_TAREA 1_. Copia literalmente el fragmento del texto sobre el bautismo de Jesús que empieza con "Contemplación" y sigue hasta "de agua bendita.".

_TEXTO PARA REVISAR_.
###

Pero Juan trataba de disuadirlo diciendo:

«Soy yo el que necesita ser bautizado por ti,

¿y tú vienes a mí?»

Jesús le respondió:

«Déjame ahora, pues conviene que de este modo

cumplamos toda justicia.»

Entonces le dejó.

Después de ser bautizado, Jesús salió del agua;

y he aquí que se abrieron los cielos

y vio al Espíritu de Dios que bajaba en forma de paloma y venía sobre él.

Y se oyó una voz que salía de los cielos que decía:

«Este es el Hijo mío, el Amado, en quien me complazco» (Mt 3, 13-17).

 

Contemplación

Siempre impresiona ver a Jesús haciendo fila en medio del pueblo de Dios, como si fuera un pecador más, para hacerse bautizar por Juan. El estar metido de lleno en las costumbres populares, no solo en las más puras sino en todo, como cuando comía con los pecadores o tocaba a los leprosos o charlaba con la samaritana, son como “bautismos cotidianos” en los que Jesús se sumerge y se deja purificar por lo humano. Uso a propósito esta frase “se deja purificar” por lo humano, se deja tocar, se deja conmover, dialoga… y así redime.

Por eso elegí esta foto en que al Papa Francisco le salió del corazón agacharse a tocar el agua y remojando los dedos en ella se hizo la señal de la Cruz, como hace cualquiera de nuestro pueblo fiel al entrar en un santuario y ver la pila de agua bendita.

###

_TAREA 2_. Extrae sin cambios las líneas de los registros desde el principio hasta la línea que contiene "Find Us @ Sunderland College", incluida esta.

###

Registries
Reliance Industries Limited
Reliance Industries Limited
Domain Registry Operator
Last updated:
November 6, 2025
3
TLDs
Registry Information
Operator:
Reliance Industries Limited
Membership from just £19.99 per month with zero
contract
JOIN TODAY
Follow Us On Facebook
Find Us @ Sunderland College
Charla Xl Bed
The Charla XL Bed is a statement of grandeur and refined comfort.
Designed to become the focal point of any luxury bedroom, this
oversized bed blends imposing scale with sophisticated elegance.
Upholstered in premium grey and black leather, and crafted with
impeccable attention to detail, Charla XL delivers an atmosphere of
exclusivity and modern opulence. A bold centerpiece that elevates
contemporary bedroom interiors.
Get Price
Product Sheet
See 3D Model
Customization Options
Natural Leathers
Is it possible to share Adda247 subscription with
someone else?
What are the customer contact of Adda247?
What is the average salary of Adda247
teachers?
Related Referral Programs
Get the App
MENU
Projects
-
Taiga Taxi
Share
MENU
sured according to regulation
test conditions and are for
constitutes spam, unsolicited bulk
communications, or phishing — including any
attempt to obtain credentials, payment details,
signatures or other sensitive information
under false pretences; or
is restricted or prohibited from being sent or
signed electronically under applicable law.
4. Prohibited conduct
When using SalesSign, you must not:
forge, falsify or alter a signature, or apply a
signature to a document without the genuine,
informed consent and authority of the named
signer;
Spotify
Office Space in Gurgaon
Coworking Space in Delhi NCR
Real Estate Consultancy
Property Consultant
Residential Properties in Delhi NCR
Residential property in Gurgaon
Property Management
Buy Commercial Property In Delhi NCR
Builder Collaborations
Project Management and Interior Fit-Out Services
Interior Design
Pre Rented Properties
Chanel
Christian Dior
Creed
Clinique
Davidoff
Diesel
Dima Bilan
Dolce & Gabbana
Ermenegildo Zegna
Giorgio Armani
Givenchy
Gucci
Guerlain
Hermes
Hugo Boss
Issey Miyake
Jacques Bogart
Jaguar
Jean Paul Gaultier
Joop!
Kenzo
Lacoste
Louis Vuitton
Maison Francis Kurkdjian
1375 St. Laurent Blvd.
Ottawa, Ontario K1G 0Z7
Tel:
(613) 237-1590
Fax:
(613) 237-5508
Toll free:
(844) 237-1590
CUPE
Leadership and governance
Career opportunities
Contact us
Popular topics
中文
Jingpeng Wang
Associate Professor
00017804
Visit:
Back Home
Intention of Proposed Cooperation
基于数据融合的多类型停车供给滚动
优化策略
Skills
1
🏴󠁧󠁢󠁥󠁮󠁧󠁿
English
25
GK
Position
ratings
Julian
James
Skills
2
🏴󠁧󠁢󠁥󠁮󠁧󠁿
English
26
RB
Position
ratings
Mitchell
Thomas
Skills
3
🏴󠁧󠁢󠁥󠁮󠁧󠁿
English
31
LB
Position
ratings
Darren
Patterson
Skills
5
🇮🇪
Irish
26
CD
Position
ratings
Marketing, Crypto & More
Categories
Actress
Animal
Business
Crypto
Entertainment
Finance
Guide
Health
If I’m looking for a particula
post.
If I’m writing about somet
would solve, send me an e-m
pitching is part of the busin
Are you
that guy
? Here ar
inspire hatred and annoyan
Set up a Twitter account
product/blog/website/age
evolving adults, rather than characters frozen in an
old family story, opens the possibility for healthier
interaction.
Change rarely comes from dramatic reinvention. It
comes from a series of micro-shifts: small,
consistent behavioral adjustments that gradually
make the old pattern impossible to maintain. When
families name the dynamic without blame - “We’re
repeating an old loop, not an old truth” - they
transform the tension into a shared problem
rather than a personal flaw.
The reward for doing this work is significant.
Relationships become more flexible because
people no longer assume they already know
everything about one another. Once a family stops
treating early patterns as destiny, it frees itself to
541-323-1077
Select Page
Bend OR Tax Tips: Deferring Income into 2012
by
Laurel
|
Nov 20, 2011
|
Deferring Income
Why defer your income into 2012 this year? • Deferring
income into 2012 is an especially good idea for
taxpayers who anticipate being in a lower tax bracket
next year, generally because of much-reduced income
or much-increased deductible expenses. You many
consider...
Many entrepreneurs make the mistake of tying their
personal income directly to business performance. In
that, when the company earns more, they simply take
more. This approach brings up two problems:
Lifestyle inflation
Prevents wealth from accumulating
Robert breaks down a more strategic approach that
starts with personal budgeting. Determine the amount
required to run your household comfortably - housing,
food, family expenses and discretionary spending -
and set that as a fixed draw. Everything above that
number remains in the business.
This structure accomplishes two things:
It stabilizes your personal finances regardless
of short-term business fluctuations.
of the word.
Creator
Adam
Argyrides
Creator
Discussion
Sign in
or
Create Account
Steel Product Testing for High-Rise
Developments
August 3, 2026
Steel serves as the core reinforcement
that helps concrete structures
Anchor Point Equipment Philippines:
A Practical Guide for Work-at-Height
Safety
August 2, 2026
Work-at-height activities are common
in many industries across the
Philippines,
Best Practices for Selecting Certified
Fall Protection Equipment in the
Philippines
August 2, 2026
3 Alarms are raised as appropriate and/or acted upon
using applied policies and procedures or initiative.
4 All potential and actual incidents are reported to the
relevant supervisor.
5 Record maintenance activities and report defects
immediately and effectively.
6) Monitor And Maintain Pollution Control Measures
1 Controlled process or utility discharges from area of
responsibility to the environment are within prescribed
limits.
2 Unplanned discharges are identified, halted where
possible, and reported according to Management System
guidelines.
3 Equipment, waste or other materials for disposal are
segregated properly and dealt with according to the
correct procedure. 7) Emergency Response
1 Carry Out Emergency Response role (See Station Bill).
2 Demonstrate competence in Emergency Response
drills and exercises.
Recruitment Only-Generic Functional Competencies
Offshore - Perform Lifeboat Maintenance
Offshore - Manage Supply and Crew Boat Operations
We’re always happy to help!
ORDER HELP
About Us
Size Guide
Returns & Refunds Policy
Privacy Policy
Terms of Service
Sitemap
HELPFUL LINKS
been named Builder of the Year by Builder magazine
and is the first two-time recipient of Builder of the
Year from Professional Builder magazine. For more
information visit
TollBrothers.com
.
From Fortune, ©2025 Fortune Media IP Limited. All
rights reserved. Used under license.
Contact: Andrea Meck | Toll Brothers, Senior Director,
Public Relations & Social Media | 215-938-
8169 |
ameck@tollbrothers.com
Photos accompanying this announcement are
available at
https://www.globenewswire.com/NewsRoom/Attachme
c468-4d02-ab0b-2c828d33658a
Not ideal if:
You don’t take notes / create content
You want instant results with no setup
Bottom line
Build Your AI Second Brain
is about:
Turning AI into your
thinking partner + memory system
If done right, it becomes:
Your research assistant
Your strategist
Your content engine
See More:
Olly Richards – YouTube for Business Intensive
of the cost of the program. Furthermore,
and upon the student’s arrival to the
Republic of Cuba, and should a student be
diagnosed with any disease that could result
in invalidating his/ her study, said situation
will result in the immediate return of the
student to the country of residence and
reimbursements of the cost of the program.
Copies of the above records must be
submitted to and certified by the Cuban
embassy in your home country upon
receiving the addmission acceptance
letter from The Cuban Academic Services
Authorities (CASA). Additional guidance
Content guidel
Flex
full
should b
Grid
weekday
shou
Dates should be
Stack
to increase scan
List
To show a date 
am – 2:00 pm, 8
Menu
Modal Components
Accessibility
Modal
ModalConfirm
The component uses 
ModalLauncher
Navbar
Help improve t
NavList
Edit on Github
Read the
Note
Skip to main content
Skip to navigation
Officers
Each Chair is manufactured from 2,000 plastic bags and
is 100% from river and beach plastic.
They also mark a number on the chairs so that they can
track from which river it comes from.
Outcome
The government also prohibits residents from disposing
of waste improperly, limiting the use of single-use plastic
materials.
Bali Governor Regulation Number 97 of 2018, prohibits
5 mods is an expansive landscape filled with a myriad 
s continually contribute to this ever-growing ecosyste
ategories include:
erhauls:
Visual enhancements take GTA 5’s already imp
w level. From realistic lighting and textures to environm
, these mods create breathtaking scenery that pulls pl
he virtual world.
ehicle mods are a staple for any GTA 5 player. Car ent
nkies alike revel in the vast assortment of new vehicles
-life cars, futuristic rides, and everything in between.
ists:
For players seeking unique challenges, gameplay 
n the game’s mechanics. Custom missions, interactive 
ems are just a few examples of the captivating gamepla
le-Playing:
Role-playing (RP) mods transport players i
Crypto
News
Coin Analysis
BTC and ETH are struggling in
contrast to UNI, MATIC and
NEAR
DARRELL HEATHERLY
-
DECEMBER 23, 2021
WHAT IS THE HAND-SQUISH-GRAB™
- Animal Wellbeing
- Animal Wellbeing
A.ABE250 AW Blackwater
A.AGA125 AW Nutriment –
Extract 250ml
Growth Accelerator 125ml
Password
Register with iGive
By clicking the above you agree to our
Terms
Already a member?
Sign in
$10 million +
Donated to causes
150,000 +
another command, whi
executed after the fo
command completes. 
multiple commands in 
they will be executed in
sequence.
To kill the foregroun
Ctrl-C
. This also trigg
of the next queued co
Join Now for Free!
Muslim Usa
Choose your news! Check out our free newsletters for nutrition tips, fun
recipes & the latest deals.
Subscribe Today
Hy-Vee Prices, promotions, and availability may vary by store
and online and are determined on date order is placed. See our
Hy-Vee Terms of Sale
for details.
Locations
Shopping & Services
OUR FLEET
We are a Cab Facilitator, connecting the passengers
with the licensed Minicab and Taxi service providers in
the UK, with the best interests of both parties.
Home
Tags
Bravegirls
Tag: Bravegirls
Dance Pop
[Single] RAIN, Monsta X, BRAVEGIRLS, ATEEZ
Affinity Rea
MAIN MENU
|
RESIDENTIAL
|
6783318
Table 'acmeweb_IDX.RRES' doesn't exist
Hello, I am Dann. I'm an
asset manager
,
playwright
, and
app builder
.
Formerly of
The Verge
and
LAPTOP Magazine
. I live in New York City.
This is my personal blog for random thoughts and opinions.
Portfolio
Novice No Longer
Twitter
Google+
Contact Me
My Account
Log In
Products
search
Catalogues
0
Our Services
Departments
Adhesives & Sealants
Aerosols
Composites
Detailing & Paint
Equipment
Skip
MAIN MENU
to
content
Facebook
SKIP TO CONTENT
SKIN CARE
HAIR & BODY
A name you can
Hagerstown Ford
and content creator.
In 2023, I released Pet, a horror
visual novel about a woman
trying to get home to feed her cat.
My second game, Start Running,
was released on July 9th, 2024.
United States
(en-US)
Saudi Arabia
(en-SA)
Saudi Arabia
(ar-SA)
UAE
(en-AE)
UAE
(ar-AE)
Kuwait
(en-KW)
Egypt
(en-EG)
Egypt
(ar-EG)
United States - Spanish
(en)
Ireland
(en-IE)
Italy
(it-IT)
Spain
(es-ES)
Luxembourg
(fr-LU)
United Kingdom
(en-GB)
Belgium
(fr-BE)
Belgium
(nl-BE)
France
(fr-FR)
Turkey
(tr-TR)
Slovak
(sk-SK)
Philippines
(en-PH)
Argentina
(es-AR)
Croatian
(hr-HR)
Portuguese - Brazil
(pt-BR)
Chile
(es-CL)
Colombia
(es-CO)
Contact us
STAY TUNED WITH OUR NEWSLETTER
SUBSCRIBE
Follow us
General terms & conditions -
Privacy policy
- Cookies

###

_RESULTADO 1_.
Contemplación

Siempre impresiona ver a Jesús haciendo fila en medio del pueblo de Dios, como si fuera un pecador más, para hacerse bautizar por Juan. El estar metido de lleno en las costumbres populares, no solo en las más puras sino en todo, como cuando comía con los pecadores o tocaba a los leprosos o charlaba con la samaritana, son como “bautismos cotidianos” en los que Jesús se sumerge y se deja purificar por lo humano. Uso a propósito esta frase “se deja purificar” por lo humano, se deja tocar, se deja conmover, dialoga… y así redime.

Por eso elegí esta foto en que al Papa Francisco le salió del corazón agacharse a tocar el agua y remojando los dedos en ella se hizo la señal de la Cruz, como hace cualquiera de nuestro pueblo fiel al entrar en un santuario y ver la pila de agua bendita.

_RESULTADO 2_.
Registries
Reliance Industries Limited
Reliance Industries Limited
Domain Registry Operator
Last updated:
November 6, 2025
3
TLDs
Registry Information
Operator:
Reliance Industries Limited
Membership from just £19.99 per month with zero
contract
JOIN TODAY
Follow Us On Facebook
Find Us @ Sunderland College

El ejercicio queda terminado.